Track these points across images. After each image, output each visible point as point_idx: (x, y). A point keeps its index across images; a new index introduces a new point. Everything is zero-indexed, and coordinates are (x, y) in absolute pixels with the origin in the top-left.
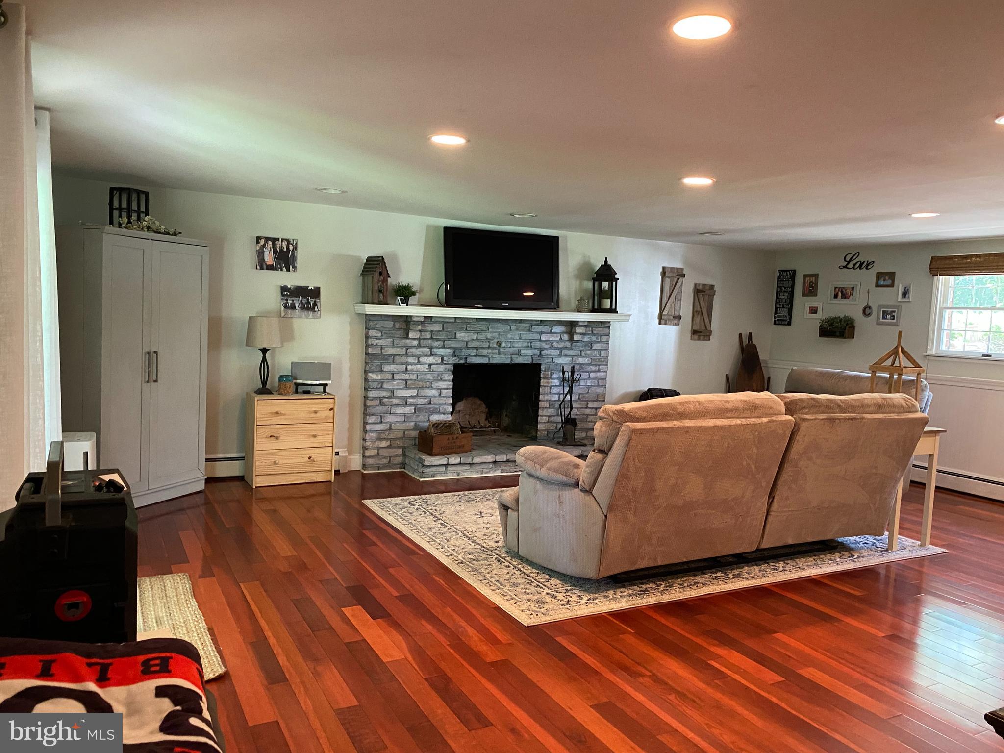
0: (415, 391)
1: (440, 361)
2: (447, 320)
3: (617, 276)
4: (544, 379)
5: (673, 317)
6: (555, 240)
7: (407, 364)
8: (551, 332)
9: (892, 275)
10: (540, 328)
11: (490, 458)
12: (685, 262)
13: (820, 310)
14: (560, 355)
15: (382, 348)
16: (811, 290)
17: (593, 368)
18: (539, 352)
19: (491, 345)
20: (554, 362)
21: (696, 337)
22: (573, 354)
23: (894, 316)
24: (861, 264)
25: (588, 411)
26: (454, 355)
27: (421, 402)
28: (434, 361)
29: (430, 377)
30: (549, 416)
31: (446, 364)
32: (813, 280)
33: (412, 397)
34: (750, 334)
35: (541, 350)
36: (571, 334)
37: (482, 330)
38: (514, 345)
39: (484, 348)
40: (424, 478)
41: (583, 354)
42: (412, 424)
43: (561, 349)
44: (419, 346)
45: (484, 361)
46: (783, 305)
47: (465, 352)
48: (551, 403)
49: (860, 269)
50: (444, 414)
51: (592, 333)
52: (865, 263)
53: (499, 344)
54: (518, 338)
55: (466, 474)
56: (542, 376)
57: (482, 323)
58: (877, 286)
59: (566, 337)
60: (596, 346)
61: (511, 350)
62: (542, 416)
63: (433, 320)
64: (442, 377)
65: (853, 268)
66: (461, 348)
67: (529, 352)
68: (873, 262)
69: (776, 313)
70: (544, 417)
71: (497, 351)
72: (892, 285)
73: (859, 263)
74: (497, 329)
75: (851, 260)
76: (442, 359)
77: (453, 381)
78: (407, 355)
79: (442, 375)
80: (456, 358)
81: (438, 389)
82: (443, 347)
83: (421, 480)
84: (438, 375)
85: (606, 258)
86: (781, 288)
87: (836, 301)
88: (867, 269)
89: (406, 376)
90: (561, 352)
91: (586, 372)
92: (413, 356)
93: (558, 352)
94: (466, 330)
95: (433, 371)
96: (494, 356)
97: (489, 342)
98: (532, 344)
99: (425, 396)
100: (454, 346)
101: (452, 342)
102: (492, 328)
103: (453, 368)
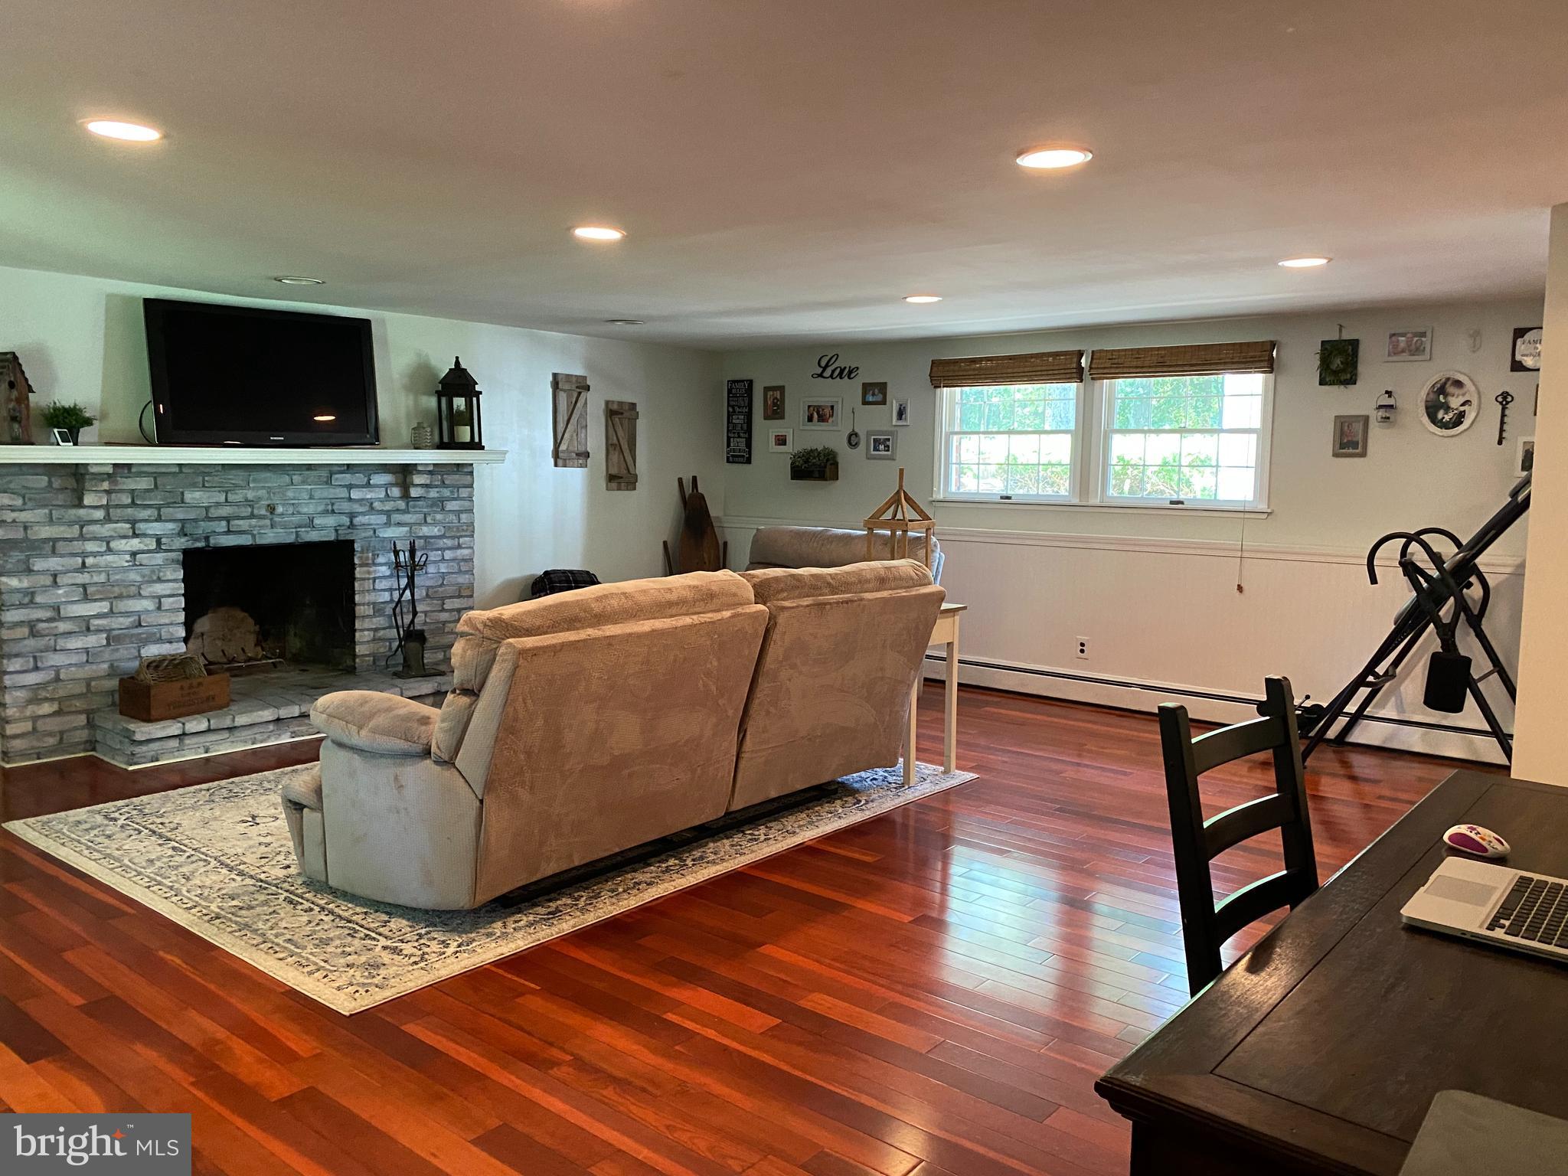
0: (106, 604)
1: (153, 546)
2: (163, 470)
3: (477, 388)
4: (361, 566)
5: (577, 454)
6: (364, 326)
7: (84, 555)
8: (368, 485)
9: (882, 387)
10: (347, 478)
11: (268, 714)
12: (589, 365)
13: (789, 440)
14: (388, 524)
15: (26, 528)
16: (776, 411)
17: (449, 542)
18: (348, 520)
19: (256, 512)
20: (379, 537)
21: (614, 485)
22: (412, 521)
23: (888, 446)
24: (842, 371)
25: (444, 616)
26: (183, 533)
27: (121, 624)
28: (142, 547)
29: (134, 576)
30: (376, 630)
31: (166, 551)
32: (778, 394)
33: (100, 616)
34: (695, 479)
35: (352, 516)
36: (405, 486)
37: (236, 486)
38: (300, 509)
39: (243, 518)
40: (136, 764)
41: (429, 520)
42: (105, 666)
43: (388, 513)
44: (108, 519)
45: (244, 541)
46: (738, 433)
47: (205, 527)
48: (377, 607)
49: (841, 378)
50: (171, 642)
51: (443, 484)
52: (847, 370)
53: (272, 509)
54: (307, 497)
55: (221, 747)
56: (356, 561)
57: (234, 472)
58: (865, 403)
59: (396, 492)
60: (451, 506)
61: (295, 519)
62: (362, 630)
63: (134, 470)
64: (161, 574)
65: (831, 376)
66: (195, 520)
67: (331, 521)
68: (858, 368)
69: (728, 445)
70: (366, 633)
71: (268, 522)
72: (884, 402)
73: (838, 370)
74: (267, 482)
75: (827, 365)
76: (159, 542)
77: (184, 580)
78: (82, 538)
79: (160, 571)
80: (186, 538)
81: (154, 597)
82: (159, 519)
83: (131, 768)
84: (153, 572)
85: (457, 358)
86: (733, 407)
87: (810, 426)
88: (849, 378)
89: (85, 578)
90: (389, 517)
91: (438, 549)
92: (95, 539)
93: (384, 518)
95: (141, 565)
96: (262, 531)
97: (252, 507)
98: (335, 507)
99: (127, 612)
100: (181, 516)
101: (177, 510)
102: (254, 481)
103: (182, 557)
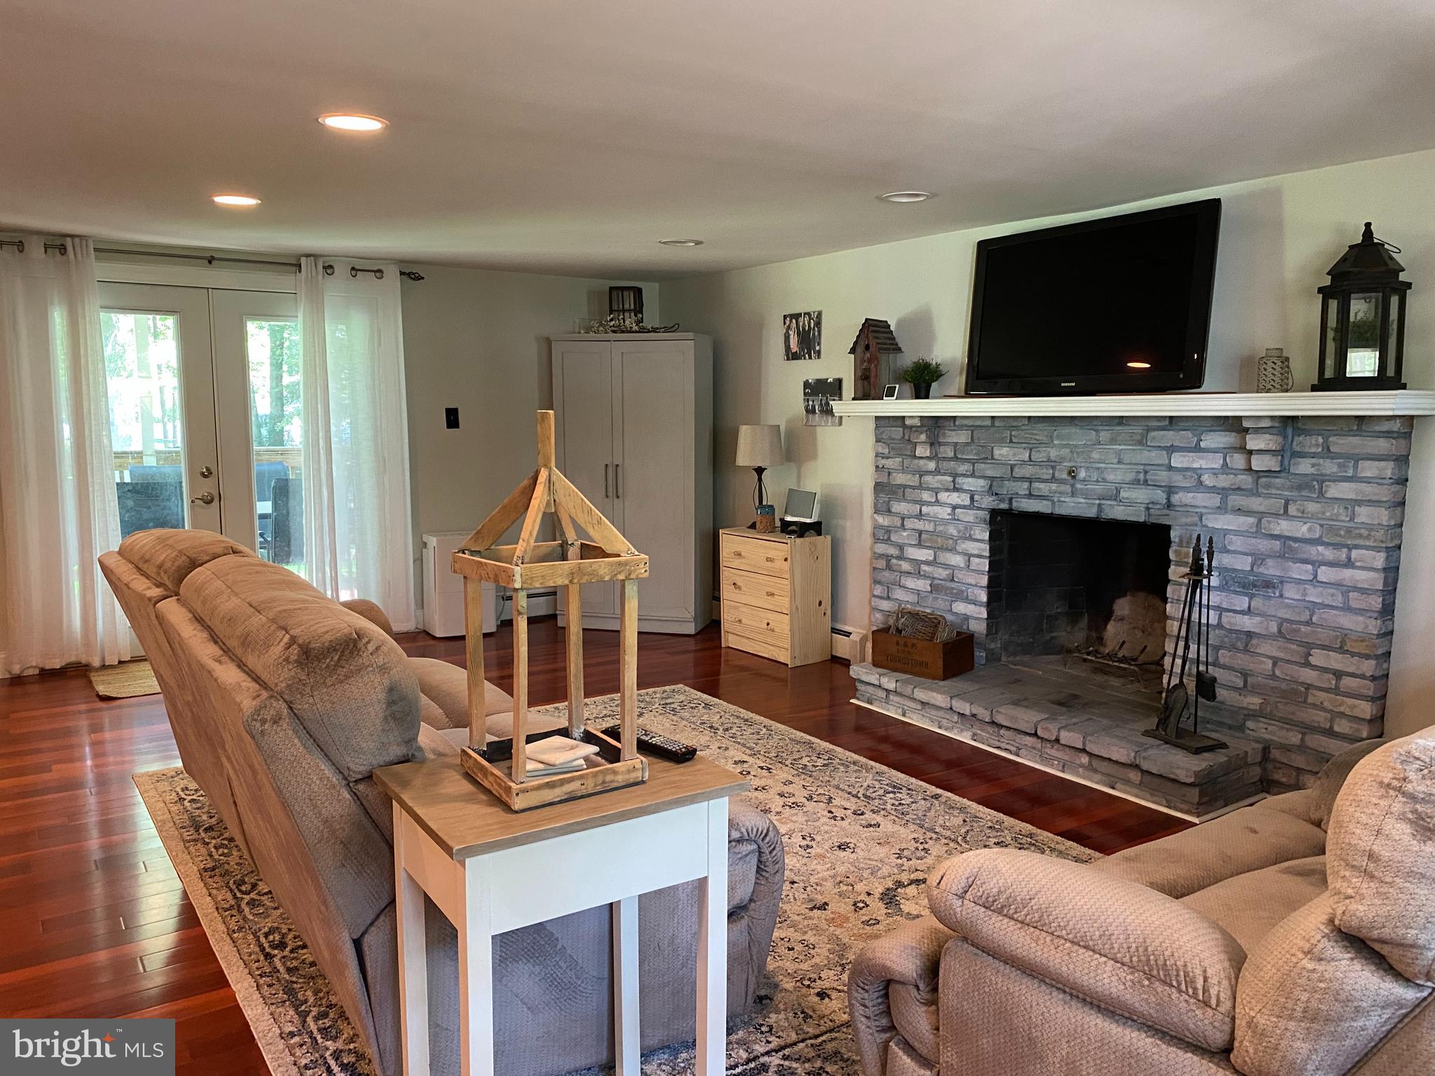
0: (931, 552)
1: (967, 502)
2: (978, 423)
4: (1177, 564)
7: (922, 503)
8: (1197, 449)
10: (1170, 437)
14: (1222, 509)
15: (889, 474)
17: (1329, 554)
18: (1165, 496)
19: (1056, 475)
20: (1205, 526)
22: (1262, 509)
25: (1308, 675)
26: (991, 492)
27: (939, 574)
28: (960, 502)
29: (952, 531)
31: (979, 509)
33: (927, 563)
35: (1170, 490)
37: (1041, 442)
38: (1106, 476)
39: (1042, 481)
41: (1292, 510)
43: (1224, 492)
44: (937, 471)
45: (1042, 507)
47: (1007, 487)
50: (977, 605)
51: (1327, 453)
53: (1071, 473)
54: (1115, 461)
56: (1172, 556)
57: (1038, 426)
59: (1239, 460)
60: (1334, 490)
61: (1098, 488)
62: (1173, 656)
63: (957, 423)
64: (972, 532)
66: (1002, 479)
67: (1141, 495)
71: (1068, 488)
74: (1071, 439)
76: (972, 498)
77: (989, 543)
78: (921, 487)
79: (972, 529)
80: (994, 498)
81: (968, 555)
82: (973, 475)
84: (967, 528)
85: (1370, 222)
89: (920, 525)
90: (1224, 500)
91: (1305, 561)
92: (928, 489)
93: (1216, 500)
94: (1011, 441)
95: (958, 520)
96: (1062, 499)
97: (1053, 468)
98: (1148, 477)
99: (946, 565)
100: (990, 473)
101: (987, 466)
102: (1058, 437)
103: (988, 517)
┄┄┄┄┄┄
Exercise details
From the first line of the entries down to the line with "19: (491, 345)", print each line exactly; omit any picture.

Task solution
Track these points across images. After each image, output each visible point as point_idx: (x, y). A point keeps its index across images; a new index introduces a new point. Everything is zero-indexed, and coordinates are (x, y) in absolute pixels with the origin in the top-left.
0: (415, 391)
1: (440, 361)
2: (447, 320)
3: (617, 276)
4: (544, 379)
5: (673, 317)
6: (555, 240)
7: (407, 364)
8: (551, 332)
9: (892, 275)
10: (540, 328)
11: (490, 458)
12: (685, 262)
13: (820, 310)
14: (560, 355)
15: (382, 348)
16: (811, 290)
17: (593, 368)
18: (539, 352)
19: (491, 345)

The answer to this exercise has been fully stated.